Что бы ни заставило петроградских товарищей насторожиться — они не могли знать о последних переменах в настроениях Синькова. Он втянулся в боевую жизнь, и если даже он пришел на фронт с недобрыми намерениями, то, может быть, теперь готов серьезно пересмотреть свои взгляды.
Во что бы то ни стало следовало побывать в штабе!
Отдельно от писем друзей воспринималось письмо Веры. Оно полно было женской тревожной заботы. Требование об осторожности не выходило за круг естественных мыслей жены и подруги. Но она просила его отнестись серьезно к письмам Альфреда и Ветровых — следовательно, она знала об этих письмах. И было в этом письме нечто новое, что накладывало на все события свой неизгладимый отпечаток, как сумерки накидывают на горы и реки свою сизую вуаль. Это письмо спутывало для Алексея все его, казалось бы, ясные мысли.
Вера писала:
“…Да убережет тебя судьба от человеческой злобы!
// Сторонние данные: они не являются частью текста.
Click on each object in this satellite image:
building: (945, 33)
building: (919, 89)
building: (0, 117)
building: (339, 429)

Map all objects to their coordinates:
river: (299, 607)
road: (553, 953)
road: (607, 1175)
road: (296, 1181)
И подумай только, как тяжело было бы мне узнать, что тебе нанесен вред из–за меня. Я не хотела тебе этого говорить, потому что для меня самой — все это прошлое, забытое и ненужное, то лишнее, что хотелось бы вытолкнуть и из воспоминаний. Аркадий… Я не знаю, как говорить с тобою об этом. Я всегда его не любила, но он заставил себя возненавидеть. Я боюсь, что он может оказаться злым и мстительным. Я была бы счастлива, если бы вы не были вместе…”
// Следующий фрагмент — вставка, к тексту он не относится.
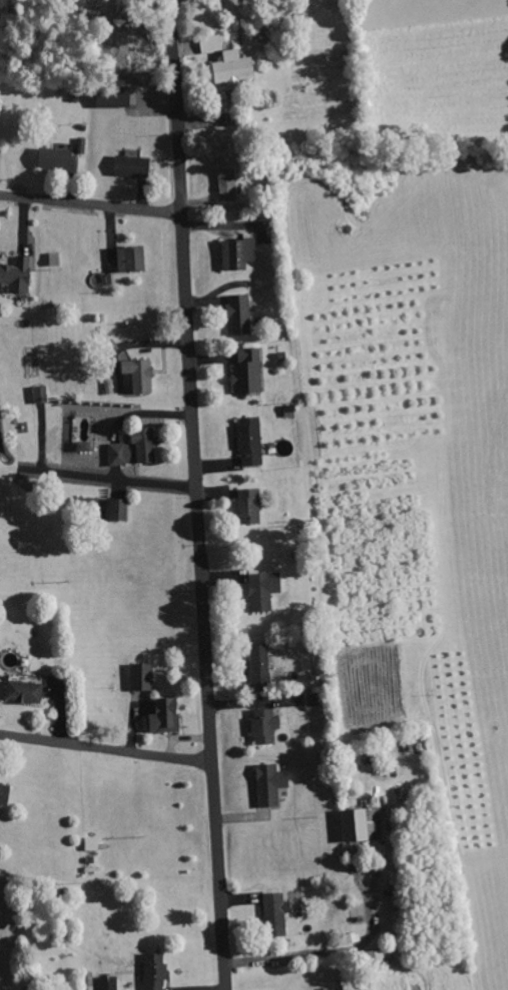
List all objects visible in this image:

Стоило вспомнить эти строки, прочтенные в седле, и со всей силой поднимались в сердце Алексея прежние мысли. Они захватывали и соблазняли своей определенностью и жаром. В их свете многое становилось понятно. Но странно, эти размышления неизменно отводили совсем в другую сторону. Значит, вся неприязнь, какую он замечал со стороны Синькова еще на Крюковом канале, была вызвана не столько политической обстановкой, как он думал, сколько ревностью.
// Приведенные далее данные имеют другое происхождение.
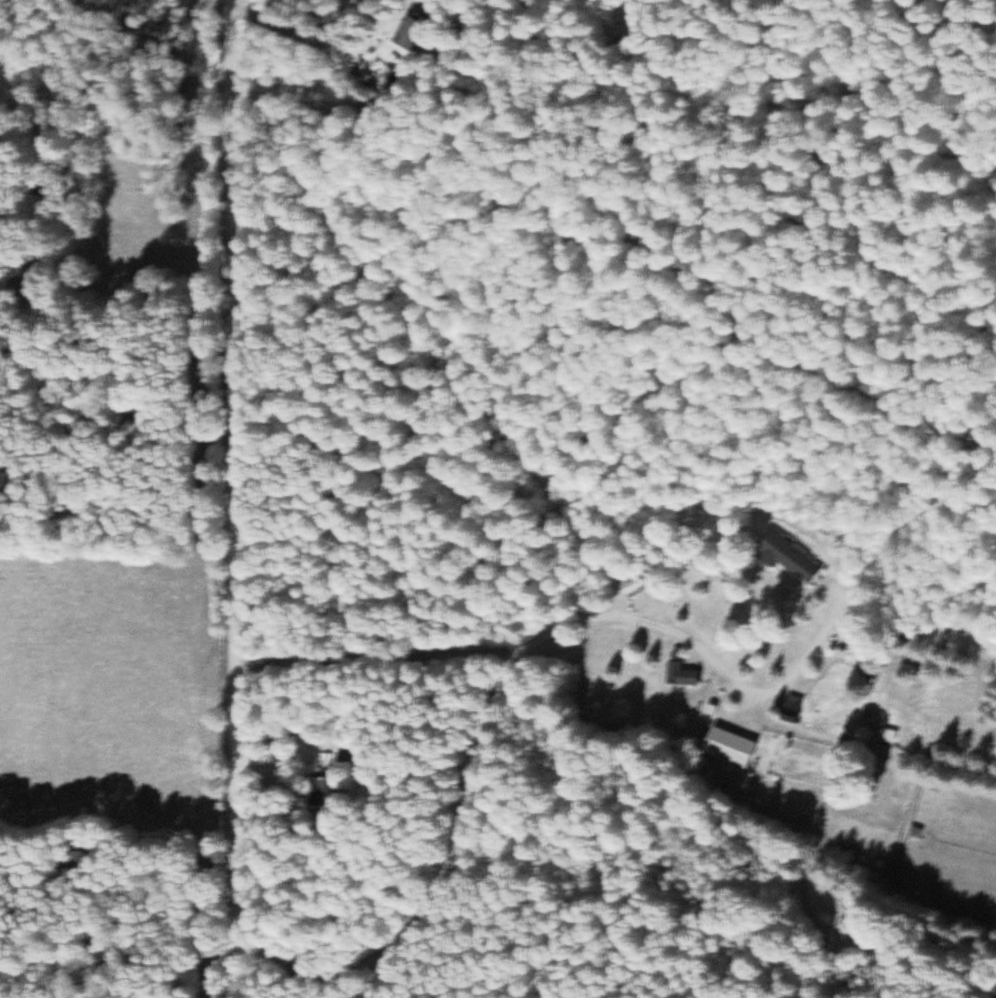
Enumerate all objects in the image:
building: (415, 33)
road: (239, 498)
road: (288, 522)
building: (788, 558)
building: (676, 673)
building: (730, 749)
building: (329, 794)
road: (460, 863)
Личные мотивы во все времена только усиливали, обостряли политические и деловые страсти, но в эту эпоху щеголяли пренебрежением ко всему личному, и в Алексее был силен дух этого превознесения общественного над личным. Он витал над райкомами, над лекционными залами, над казармами и библиотеками. Не снижая остроты личных настроений, он опять толкал Алексея к мысли о совершающейся перестройке Синькова, о ценности этого человека как командира.
К тому же кому мог он при этих условиях доверить проверку донесения разведчика, слишком серьезного, чтобы отвергать его целиком, слишком опасного, чтоб можно было сразу принять его на веру?
— Ты понимаешь, — отозвал его в сторону Синьков, — если это верно, то путь на восток для нас закрыт. Оттуда надо ждать всяких неприятностей, а на север — это означает фланговый марш около ста километров по единственному годному для артиллерии пути, среди болот.
— Я вернусь быстро или пришлю разведчика, — буркнул Алексей, глядя в сторону, — а вы двигайтесь на север не спеша.
Синьков заметил тревогу комиссара, он был еще слишком молод, чтобы отказать себе в удовольствии, в противовес этой тревоге, подчеркнуть свою выдержку и самообладание.
Алексей ускакал, предупредив Каспарова о необходимости величайшей осторожности.
Батареи вытягивались на шоссе. Крестьяне стояли у канавы редким рядом, смотрели вслед отъезжавшим ящикам и фурманкам. Кони выносили гаубицы через дренаж по набросанным жердям и переходили в тяжелый размеренный шаг. Шоссе приобретало голоса. Скрип телег, стук кованых колес, человечья перебранка. Впереди и позади батареи шли отдельные двуколки каких–то связистов и обозные телеги с красноармейцами или с мобилизованными крестьянами на облучке.
Уже обоз выбрался на шоссе, а Синьков все еще рассматривал карту вместе с командирами батарей. Красными крестами шел фронт, отмеченный по вчерашней сводке. Кресты пересекали шоссе у деревни Тригор, мягко сворачивали к северу и дальше шли в десяти — двадцати километрах к западу от шоссе, которое пересекало здесь большое болото, белой пустошью светлевшее на карте.
— Девяносто километров нам нужно проскочить, как в шапке–невидимке, — сказал, вставая и укладывая карту в сумку, Синьков. — Это номер! А если фронт уже сдвинулся, тогда извините…
— Послать сперва разведку? — предложил Сверчков.
— А самим ждать? Чего же можно дождаться?
— А свернуть с шоссе нельзя? — спросил Воробьев.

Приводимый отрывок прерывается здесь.